The Goodman Theatre produces Lorraine Hansberry’s rarely performed play.
The Sign in Sidney Brustein's Window premiered on Broadway in 1964, and ran for only three months. It closed around the same time that its playwright, Chicago-born Lorraine Hansberry, died of pancreatic cancer at age 34. Since then, it has been generally neglected, overshadowed by Hansberry's classic A Raisin in the Sun. The new Goodman production is part of the theater's monthlong celebration on Hansberry's work.
For a play about bohemian intellectuals in the 1960s, The Sign in Sidney Brustein's Window is surprisingly contemporary. Its language and politics are dated, of course, but there is self-aware navel-gazing throughout that would seem more at home on HBO's Girls. "In order to do things you have to do things," says Sidney (Chris Stack) before spending the rest of the play arguing about how to think about why we do things, if we do them at all.
Few of the characters are particularly likable. The mercurial Sidney pontificates and picks fights, alienating his friends as much as he inspires them. His favorite sparring partner is his wife, Iris (Diane Davis), a struggling actress who is slowly but surely losing her patience for both show business and Sidney. Their bickering, once playful, has turned into something mean and petty, and they go for the jugular more and more. Their apartment is a gathering spot for the dreamers and bohemians who make up their Greenwich Village social circle – activists, artists, playwrights, and Wally O'Hara (Guy Van Swearingen), a would-be reform politician who vows to take down corruption. O'Hara's campaign galvanizes the neighborhood and draws out Sidney's optimistic side, just in time for reality to crush it down again.
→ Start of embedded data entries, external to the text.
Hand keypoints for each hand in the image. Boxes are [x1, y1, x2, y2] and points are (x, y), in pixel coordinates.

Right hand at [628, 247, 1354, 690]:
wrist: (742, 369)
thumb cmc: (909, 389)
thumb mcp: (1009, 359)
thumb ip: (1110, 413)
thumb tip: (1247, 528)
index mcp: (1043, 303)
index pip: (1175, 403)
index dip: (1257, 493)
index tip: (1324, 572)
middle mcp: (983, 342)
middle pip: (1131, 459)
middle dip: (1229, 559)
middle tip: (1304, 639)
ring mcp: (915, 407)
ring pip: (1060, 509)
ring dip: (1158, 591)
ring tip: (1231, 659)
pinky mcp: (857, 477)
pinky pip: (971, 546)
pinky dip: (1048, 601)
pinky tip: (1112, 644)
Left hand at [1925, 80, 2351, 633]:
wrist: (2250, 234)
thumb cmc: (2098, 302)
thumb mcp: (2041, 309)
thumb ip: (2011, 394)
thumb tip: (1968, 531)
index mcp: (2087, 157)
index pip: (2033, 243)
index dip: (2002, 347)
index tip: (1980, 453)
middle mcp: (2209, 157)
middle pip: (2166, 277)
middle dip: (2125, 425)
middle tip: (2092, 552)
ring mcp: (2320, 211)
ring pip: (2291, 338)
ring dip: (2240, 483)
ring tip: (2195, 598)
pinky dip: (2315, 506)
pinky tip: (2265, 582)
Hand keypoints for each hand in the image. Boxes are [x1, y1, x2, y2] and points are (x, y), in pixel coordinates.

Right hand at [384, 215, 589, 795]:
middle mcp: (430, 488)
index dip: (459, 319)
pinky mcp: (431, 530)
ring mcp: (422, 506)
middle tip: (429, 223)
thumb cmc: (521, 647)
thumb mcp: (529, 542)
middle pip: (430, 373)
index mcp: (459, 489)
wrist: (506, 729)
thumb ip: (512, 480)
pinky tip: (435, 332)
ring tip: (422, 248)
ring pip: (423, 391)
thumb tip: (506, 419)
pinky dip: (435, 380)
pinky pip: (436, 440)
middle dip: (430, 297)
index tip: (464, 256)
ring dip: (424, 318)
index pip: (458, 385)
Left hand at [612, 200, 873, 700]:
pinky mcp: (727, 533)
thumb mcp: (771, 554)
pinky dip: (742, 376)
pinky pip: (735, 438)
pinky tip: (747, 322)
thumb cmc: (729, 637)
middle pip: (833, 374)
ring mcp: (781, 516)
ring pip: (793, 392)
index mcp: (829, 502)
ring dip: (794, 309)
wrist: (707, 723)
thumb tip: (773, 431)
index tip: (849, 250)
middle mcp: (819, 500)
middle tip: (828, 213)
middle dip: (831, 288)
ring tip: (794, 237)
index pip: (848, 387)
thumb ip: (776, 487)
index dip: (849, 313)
Chris Stack plays Sidney with enough charisma and enthusiasm so that we understand why his friends and wife stay in his orbit even when he is a boor. As Iris, Davis spends much of Act 1 stuck in a pattern of door-slamming and eye-rolling, but she shows her dramatic chops as Iris' depth is revealed in the second act. Iris and Sidney's fragile marriage is the center of the play, and Burstein and Davis have the chemistry to keep it moving. Miriam Silverman is a delight as Iris' older sister, Mavis, a square woman with strong opinions, who meddles in her sisters' lives in order to fill her own. Kristen Magee is touching as Iris' world-weary younger sister, Gloria. Gloria is being courted by Sidney's old friend Alton (Travis A. Knight), who is an idealistic political firebrand. Knight is agreeable, but a meandering accent distracts from his performance.
Under the direction of Anne Kauffman, Hansberry's play is never treated as a period piece, keeping the focus instead on the universality of the relationships. Alison Siple's costume design is period-appropriate without being fussy, and while Kevin Depinet's set has an undeniably mid-century aesthetic, the Burstein's overstuffed apartment wouldn't look too out of place today.
Parts of Hansberry's script comes off as contrived, particularly in respect to the ease with which characters spill secrets for one another despite all logic. Running two hours and 45 minutes, the play is as long-winded as the intellectual blowhards that fill up the titular apartment. But in its best moments, The Sign in Sidney Brustein's Window is powerful, personal, and wonderfully relevant.